The alleged decline in the human sperm count may be an example of selective reporting. The story, widely repeated in the press, is that over the past 50 years the human sperm count for ‘normal’ men has halved. We don’t mean selective reporting by the people who published the first evidence – they took pains to avoid all
the sources of bias that they could think of. The ‘selective reporting’ was done by researchers who had contrary evidence but didn’t publish it because they thought it must be wrong, by journal referees who accepted papers that confirmed a decline more often than they accepted those that didn’t, and by the press – who strung together a whole pile of sex-related defects in various parts of the animal kingdom into a single seamless story, unaware that each individual instance has an entirely reasonable explanation that has nothing to do with falling sperm-counts and often nothing to do with sex.

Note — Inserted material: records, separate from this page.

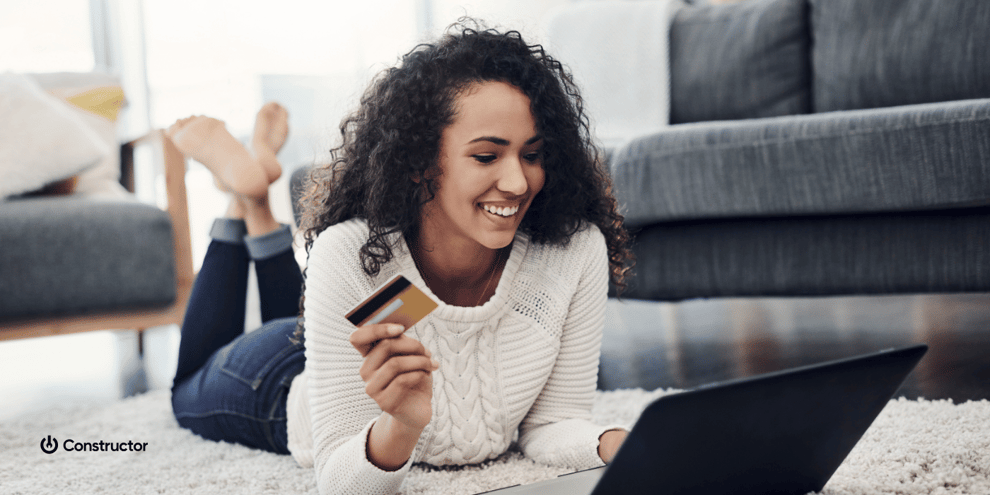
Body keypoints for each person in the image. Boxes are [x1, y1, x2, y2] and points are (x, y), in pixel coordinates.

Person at [169, 22, 635, 495]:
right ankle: (245, 202)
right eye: (486, 157)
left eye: (532, 155)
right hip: (278, 383)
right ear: (418, 162)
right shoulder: (353, 252)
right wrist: (401, 426)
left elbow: (553, 422)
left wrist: (618, 444)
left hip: (325, 334)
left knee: (300, 318)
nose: (518, 183)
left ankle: (250, 197)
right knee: (186, 389)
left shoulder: (573, 251)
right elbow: (339, 483)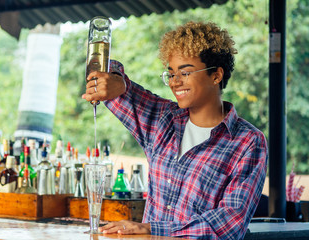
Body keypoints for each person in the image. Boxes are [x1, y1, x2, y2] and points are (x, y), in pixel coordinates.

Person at [82, 21, 268, 240]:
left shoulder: (248, 142)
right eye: (170, 74)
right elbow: (108, 78)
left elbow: (228, 225)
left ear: (216, 75)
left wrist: (151, 229)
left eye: (185, 73)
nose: (175, 82)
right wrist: (117, 82)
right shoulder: (164, 121)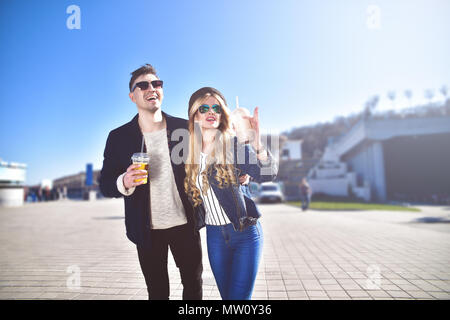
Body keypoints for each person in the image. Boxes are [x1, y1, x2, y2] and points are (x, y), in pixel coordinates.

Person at [99, 64, 203, 300]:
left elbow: (208, 162)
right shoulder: (118, 137)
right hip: (146, 230)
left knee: (193, 285)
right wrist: (124, 180)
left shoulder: (184, 129)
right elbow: (105, 183)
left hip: (185, 224)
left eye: (156, 84)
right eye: (143, 85)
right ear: (132, 96)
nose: (152, 88)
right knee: (157, 292)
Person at [184, 87, 278, 300]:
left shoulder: (233, 145)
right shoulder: (188, 154)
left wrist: (256, 143)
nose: (211, 112)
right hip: (214, 237)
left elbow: (268, 173)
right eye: (204, 108)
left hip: (245, 233)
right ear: (194, 116)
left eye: (216, 108)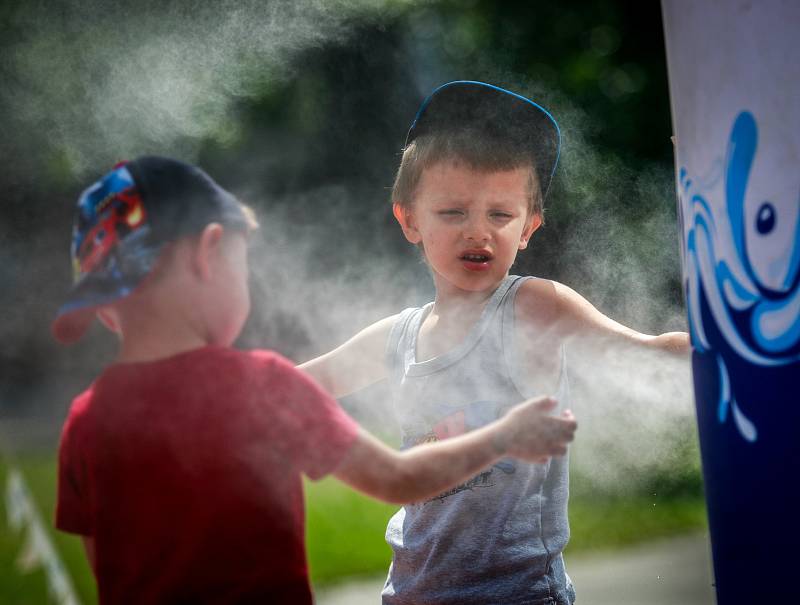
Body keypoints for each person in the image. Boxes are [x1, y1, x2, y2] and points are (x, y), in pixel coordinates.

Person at [51, 155, 577, 605]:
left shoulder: (84, 422)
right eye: (242, 263)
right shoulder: (260, 387)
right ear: (208, 253)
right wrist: (505, 436)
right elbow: (396, 479)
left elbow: (108, 578)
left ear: (102, 311)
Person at [299, 81, 690, 605]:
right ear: (409, 219)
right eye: (453, 212)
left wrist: (694, 167)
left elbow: (646, 353)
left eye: (499, 216)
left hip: (521, 594)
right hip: (411, 595)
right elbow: (292, 388)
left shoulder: (533, 306)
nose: (477, 232)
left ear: (528, 227)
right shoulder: (398, 338)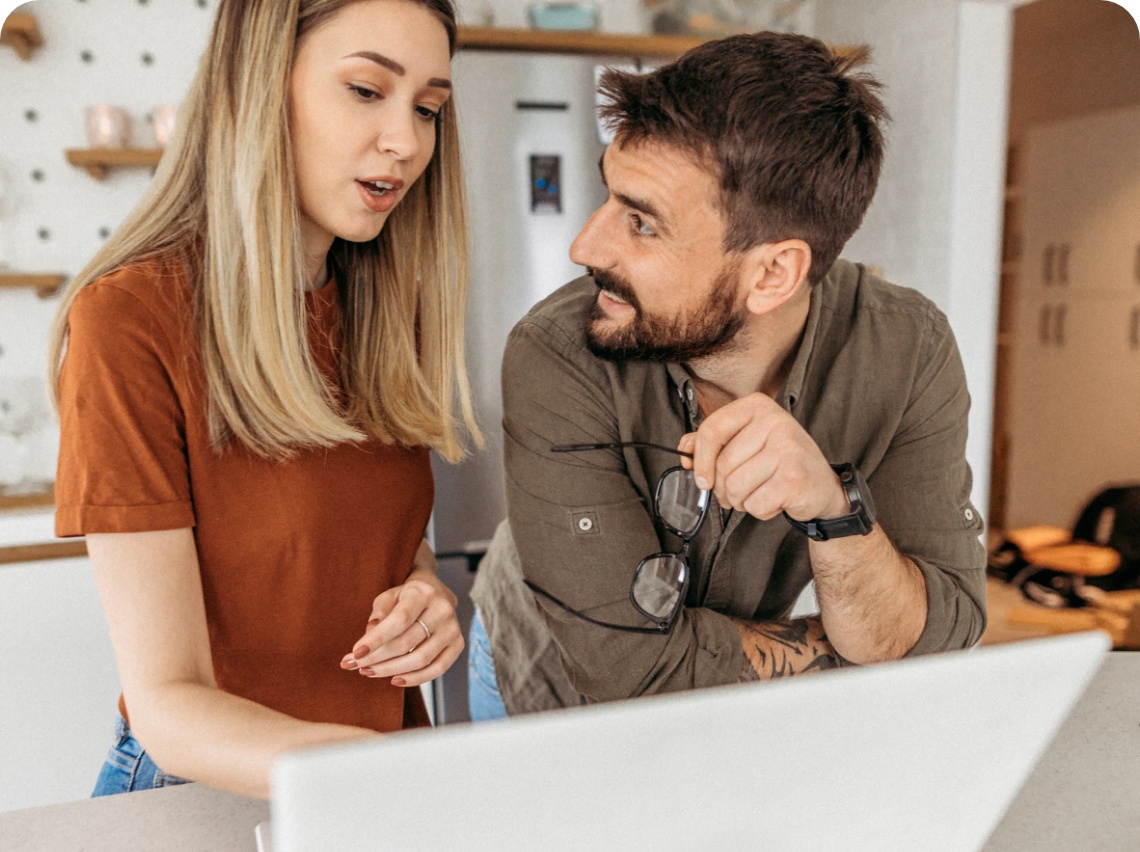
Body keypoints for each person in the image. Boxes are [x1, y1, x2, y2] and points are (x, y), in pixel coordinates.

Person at [468, 31, 987, 719]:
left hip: (737, 707)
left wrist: (834, 511)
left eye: (642, 224)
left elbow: (945, 635)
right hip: (540, 676)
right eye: (609, 196)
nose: (584, 246)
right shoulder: (556, 352)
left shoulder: (907, 350)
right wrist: (848, 653)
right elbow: (625, 674)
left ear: (773, 273)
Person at [49, 0, 478, 798]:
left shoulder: (378, 316)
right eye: (364, 91)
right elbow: (167, 705)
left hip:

Sexual abnormalities in fish near sewer outlets, for instance, are probably due to excess nitrites, which all fish-breeders know cause abnormalities of all kinds – and not to oestrogen-like compounds in the water, which would bolster the ‘sperm count’ story. Current data from fertility clinics, by the way, show no signs of a decline.

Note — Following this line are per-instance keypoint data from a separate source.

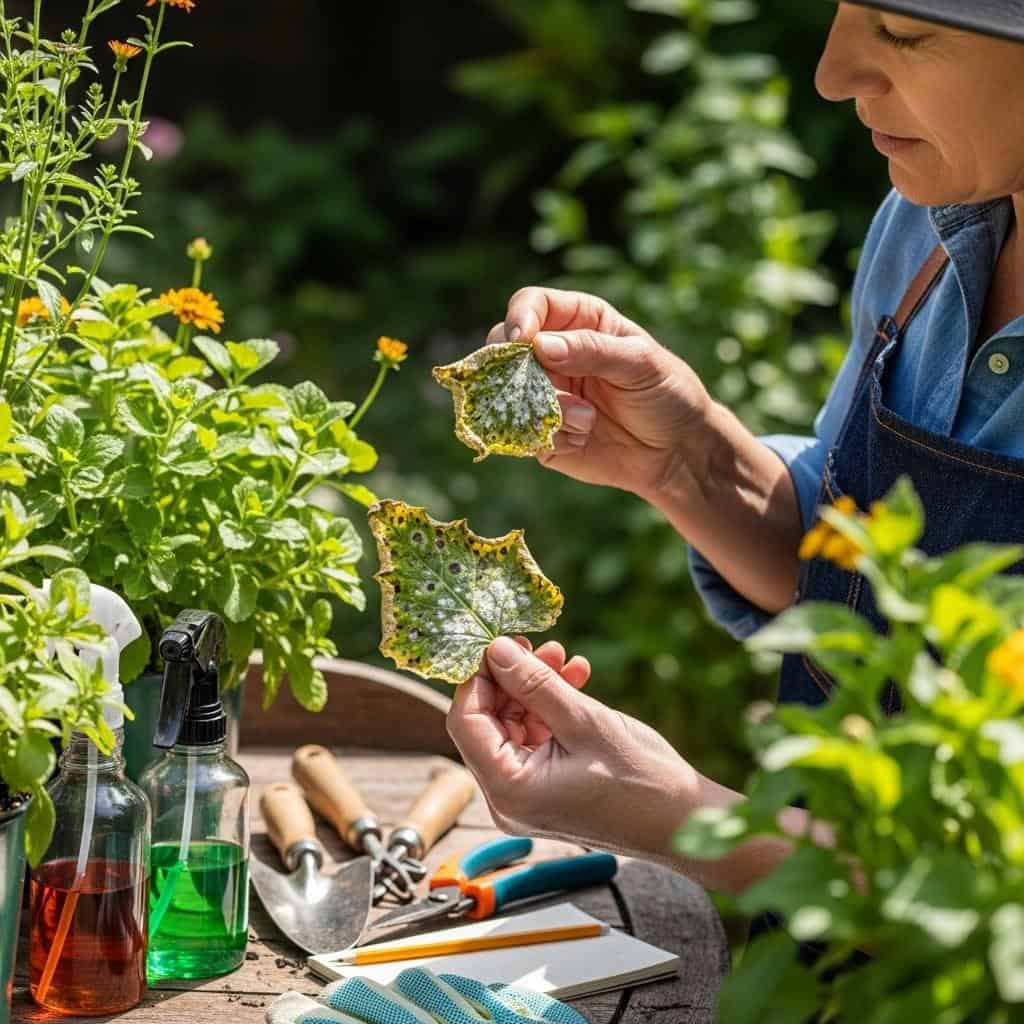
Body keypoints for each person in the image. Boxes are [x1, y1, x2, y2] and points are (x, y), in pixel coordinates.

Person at [445, 0, 1024, 896]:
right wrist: (686, 463)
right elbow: (849, 568)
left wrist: (681, 819)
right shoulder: (932, 225)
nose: (833, 73)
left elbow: (991, 907)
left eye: (903, 33)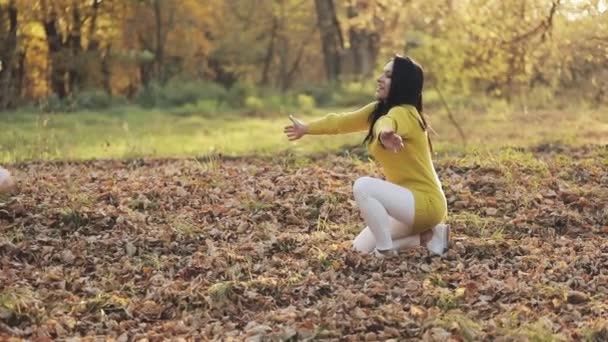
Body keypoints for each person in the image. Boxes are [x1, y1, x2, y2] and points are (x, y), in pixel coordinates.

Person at [284, 55, 449, 256]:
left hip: (425, 202)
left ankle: (385, 252)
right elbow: (341, 122)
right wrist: (307, 128)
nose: (380, 78)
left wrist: (383, 134)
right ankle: (428, 238)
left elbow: (387, 122)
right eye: (382, 73)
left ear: (401, 83)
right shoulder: (378, 110)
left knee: (363, 186)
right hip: (406, 205)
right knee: (359, 250)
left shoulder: (405, 113)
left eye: (388, 76)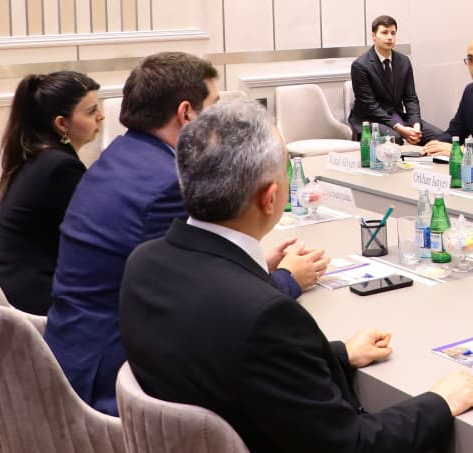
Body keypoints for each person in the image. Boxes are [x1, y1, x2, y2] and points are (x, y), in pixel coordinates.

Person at [121, 99, 473, 452]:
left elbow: (235, 364)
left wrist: (338, 354)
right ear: (270, 198)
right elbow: (352, 445)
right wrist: (440, 401)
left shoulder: (143, 265)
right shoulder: (265, 316)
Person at [46, 52, 327, 415]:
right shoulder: (168, 185)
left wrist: (250, 267)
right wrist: (287, 279)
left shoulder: (120, 155)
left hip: (73, 345)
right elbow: (196, 306)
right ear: (187, 114)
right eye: (214, 106)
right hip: (113, 375)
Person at [0, 71, 102, 315]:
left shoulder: (36, 156)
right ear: (62, 124)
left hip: (10, 290)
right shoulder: (59, 168)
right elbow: (94, 234)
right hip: (35, 301)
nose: (101, 116)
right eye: (91, 111)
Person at [347, 15, 443, 144]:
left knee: (441, 137)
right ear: (373, 36)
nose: (389, 37)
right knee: (395, 139)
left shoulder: (404, 61)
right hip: (370, 119)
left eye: (393, 33)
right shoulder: (360, 65)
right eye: (384, 32)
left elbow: (410, 98)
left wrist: (415, 125)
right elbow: (370, 106)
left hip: (397, 116)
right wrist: (400, 128)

Humans add narrativium to their world. They insist in interpreting the universe as if it’s telling a story. This leads them to focus on facts that fit the story, while ignoring those that don’t. But we mustn’t let the coincidence, the clump, choose the sample space – when we do that, we’re ignoring the surrounding space of near-coincidences.

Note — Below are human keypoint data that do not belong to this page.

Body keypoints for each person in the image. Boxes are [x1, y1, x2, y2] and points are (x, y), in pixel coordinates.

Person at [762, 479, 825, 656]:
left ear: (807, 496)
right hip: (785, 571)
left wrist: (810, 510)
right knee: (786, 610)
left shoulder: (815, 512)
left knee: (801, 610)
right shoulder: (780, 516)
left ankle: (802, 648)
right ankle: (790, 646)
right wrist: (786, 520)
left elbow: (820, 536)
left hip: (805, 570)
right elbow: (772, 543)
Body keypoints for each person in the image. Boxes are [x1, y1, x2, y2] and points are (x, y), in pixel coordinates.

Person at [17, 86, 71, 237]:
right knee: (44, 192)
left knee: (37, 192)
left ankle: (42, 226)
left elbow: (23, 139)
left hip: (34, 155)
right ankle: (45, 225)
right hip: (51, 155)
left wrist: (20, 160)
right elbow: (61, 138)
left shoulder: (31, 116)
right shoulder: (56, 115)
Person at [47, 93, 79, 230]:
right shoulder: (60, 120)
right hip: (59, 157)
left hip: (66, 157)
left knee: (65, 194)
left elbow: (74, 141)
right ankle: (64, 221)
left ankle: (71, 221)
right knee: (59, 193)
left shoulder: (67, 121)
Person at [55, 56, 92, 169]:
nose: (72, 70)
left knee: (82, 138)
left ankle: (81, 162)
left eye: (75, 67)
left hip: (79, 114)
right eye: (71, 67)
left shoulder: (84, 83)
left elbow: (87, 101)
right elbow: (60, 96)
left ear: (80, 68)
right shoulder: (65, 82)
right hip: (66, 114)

Jack and Ian managed to test this theory on a trip to Sweden. On the plane, Jack predicted that a coincidence would happen at Stockholm airport – for reasons of selective reporting. If they looked hard enough, they’d find one. They got to the bus stop outside the terminal, and no coincidences had occurred. But they couldn’t find the right bus, so Jack went back to the enquiries desk. As he waited, someone came up next to him – Stefano, a mathematician who normally occupied the office next door to Jack’s. Prediction confirmed. But what was really needed was evidence of a near-coincidence – one that hadn’t happened, but could have been selectively reported if it had. For instance, if some other acquaintance had shown up at exactly the same time, but on the wrong day, or at the wrong airport, they’d never have noticed. Near coincidences, by definition, are hard to observe … but not impossible. Ian happened to mention all of the above to his friend Ted, who was visiting soon after. ‘Stockholm?’ said Ted: ‘When?’ Ian told him. ‘Which hotel?’ Ian told him ‘Funny, I was staying there one day later than you!’ Had the trip been one day later, the ‘coincidental’ encounter with Stefano wouldn’t have happened – but the one with Ted would.